I want to be a lot more intentional about making sure my spirit is being formed the way Jesus wants it to, so that after all he’s done to save me, when he sees me, he sees a good tree, bearing much fruit, for his glory – rather than one that’s just taking up space.

Because the good news is that while the world around us wants to form us after its own pattern for ill, the hope of humanity of which the Church of Jesus Christ is the steward is that for anyone, anyone who will cooperate with his will, word and way, can have our spirits not only reformed but our hearts transformed in the right way—that is, the way of Jesus. He can make me a good tree. If I abide in him, I truly can bear good fruit.

It’s struck me as this year opens up like never before how good the good news is that it really is possible for me and you to be more and more like Christ.

I’m not talking about sinless perfection (as my friend J John says, ‘Christians are not sinless, but we should sin less! It’s true. We can progress, as we follow the process. I’m not saying we try harder to become better, rather that the same grace that saves us can shape us and make us more like the One we love and follow. 

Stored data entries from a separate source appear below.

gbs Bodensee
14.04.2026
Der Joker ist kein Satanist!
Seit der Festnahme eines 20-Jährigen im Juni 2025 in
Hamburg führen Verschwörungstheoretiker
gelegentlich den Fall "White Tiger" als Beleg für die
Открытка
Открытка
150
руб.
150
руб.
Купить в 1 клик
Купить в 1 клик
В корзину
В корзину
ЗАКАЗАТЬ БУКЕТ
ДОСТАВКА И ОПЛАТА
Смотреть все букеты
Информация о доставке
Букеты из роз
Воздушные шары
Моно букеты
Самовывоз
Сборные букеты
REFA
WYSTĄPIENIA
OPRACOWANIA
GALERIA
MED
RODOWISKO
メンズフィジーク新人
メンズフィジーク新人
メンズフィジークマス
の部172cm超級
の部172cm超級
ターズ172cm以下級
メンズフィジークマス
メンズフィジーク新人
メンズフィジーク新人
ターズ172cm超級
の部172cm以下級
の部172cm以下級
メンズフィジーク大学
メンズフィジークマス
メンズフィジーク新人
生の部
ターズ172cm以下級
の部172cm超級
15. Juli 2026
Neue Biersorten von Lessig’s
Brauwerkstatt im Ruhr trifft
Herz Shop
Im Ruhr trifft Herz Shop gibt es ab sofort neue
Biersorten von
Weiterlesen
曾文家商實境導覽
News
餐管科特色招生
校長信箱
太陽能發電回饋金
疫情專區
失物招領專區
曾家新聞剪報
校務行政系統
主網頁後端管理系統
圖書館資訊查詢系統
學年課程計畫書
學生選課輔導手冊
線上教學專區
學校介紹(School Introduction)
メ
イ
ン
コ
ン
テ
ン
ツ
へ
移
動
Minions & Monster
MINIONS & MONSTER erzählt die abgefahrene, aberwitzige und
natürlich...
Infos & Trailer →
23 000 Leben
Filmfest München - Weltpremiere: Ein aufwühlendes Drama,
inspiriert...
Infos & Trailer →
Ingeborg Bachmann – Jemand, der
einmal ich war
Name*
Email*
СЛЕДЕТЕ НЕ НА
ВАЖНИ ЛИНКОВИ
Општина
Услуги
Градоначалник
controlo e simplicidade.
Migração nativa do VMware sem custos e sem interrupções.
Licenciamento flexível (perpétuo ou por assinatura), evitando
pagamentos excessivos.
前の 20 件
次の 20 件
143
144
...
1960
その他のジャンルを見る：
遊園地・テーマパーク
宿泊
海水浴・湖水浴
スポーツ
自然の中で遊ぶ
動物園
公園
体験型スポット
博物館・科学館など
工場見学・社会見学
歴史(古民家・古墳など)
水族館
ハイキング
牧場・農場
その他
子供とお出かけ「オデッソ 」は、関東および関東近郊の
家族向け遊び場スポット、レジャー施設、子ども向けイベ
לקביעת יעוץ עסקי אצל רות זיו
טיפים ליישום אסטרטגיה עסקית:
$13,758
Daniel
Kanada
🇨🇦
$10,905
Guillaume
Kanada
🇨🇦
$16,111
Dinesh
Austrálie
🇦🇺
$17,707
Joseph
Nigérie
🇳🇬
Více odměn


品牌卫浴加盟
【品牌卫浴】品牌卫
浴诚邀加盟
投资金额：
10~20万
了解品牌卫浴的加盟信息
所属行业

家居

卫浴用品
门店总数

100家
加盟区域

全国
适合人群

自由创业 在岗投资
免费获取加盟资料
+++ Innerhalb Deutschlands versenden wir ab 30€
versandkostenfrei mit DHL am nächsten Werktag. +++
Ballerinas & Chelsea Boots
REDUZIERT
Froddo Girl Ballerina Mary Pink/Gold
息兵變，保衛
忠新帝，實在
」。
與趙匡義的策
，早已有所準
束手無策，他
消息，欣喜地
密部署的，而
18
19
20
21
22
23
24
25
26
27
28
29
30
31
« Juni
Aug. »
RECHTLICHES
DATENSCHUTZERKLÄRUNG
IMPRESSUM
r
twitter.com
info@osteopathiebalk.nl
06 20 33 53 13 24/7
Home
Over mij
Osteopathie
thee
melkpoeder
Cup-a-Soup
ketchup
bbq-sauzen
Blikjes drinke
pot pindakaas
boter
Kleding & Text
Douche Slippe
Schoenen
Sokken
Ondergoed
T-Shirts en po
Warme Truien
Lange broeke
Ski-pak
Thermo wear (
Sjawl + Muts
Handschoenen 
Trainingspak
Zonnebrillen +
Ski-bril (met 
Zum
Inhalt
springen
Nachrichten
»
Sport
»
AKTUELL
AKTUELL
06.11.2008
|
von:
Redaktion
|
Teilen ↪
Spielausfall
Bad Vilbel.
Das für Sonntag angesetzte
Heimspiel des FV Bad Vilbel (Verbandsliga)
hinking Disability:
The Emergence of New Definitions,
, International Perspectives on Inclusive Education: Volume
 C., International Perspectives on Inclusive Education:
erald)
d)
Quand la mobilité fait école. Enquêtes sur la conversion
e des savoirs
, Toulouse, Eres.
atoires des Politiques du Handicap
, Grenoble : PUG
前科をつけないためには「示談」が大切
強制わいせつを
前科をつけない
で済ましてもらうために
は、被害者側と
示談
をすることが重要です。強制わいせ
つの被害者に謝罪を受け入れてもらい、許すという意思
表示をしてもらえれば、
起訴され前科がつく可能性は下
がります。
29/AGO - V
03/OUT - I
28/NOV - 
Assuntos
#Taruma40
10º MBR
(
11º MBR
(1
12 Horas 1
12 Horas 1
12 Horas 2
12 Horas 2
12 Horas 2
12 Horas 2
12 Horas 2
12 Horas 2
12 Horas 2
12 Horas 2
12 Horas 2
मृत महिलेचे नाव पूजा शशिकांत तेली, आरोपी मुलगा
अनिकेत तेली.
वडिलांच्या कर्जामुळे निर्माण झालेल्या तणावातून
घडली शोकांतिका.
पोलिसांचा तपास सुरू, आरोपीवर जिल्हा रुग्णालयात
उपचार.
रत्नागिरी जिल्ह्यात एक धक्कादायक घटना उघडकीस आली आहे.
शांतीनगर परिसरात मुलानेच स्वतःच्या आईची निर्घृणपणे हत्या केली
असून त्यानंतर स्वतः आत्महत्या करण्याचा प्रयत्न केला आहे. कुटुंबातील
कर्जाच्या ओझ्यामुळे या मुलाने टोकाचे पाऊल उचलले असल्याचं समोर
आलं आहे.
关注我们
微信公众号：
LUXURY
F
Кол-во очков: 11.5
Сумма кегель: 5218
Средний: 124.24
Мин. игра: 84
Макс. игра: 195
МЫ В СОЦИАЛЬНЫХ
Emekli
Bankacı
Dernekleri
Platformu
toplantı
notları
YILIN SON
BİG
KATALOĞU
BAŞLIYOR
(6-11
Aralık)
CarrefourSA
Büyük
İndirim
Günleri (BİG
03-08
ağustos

That’s what I want more than anything. And it’s possible. Even for me. 

I am excited to realise it’s impossible for man, but possible with God. Yes! Jesus wants to lead me, teach me, show me the way, so that I grow in grace

Grow in grace? Yes, the Bible really says that. 

“Grow in the grace and knowledge of our Lord Jesus Christ. To him be the glory both now and forever. Amen.”

2 Peter 3:18

I thank God for the grace of my salvation – it happened in an instant and lasts forever from the moment it happens when I recognised and turned away from my put sin and self righteousness and put all my trust and hope in the finished work of Christ on the cross to save me. But he does not want the finished work to end there. 

He wants to make me like him. How could anything be more wonderful? That he would take and remake and form my inner world in to be increasingly like Christ himself. He gives more grace. Not just to save my soul, or to one day resurrect my body, but today – to transform my heart, out of which my life and all its actions flow.

Genesis tells us the human story starts with us being made in the image of God. 

That image was marred and spoiled by sin. Subsequent generations have been made in the imperfect image of sinners of previous generations. But from the foundation of the world God had a plan to restore that beautiful divine image in us, so he made a way, a way we are remade in the image of Christ, ‘in whom all the treasures of wisdom and knowledge are found’ (Col 2:3) living in the best way, the way of Jesus, a way that can bless others and please God. 

The apostle Paul describes this amazing transformative process in 2 Corinthians 3:18:

“And all of us, with unveiled faces, seeing the glory of the Lord as though reflected in a mirror, are being transformed into the same image from one degree of glory to another; for this comes from the Lord, the Spirit.” 

By grace – from glory to glory. What a way to live! 


[1] Matthew Henry’s commentary on the whole Bible: (p. 964). Peabody: Hendrickson.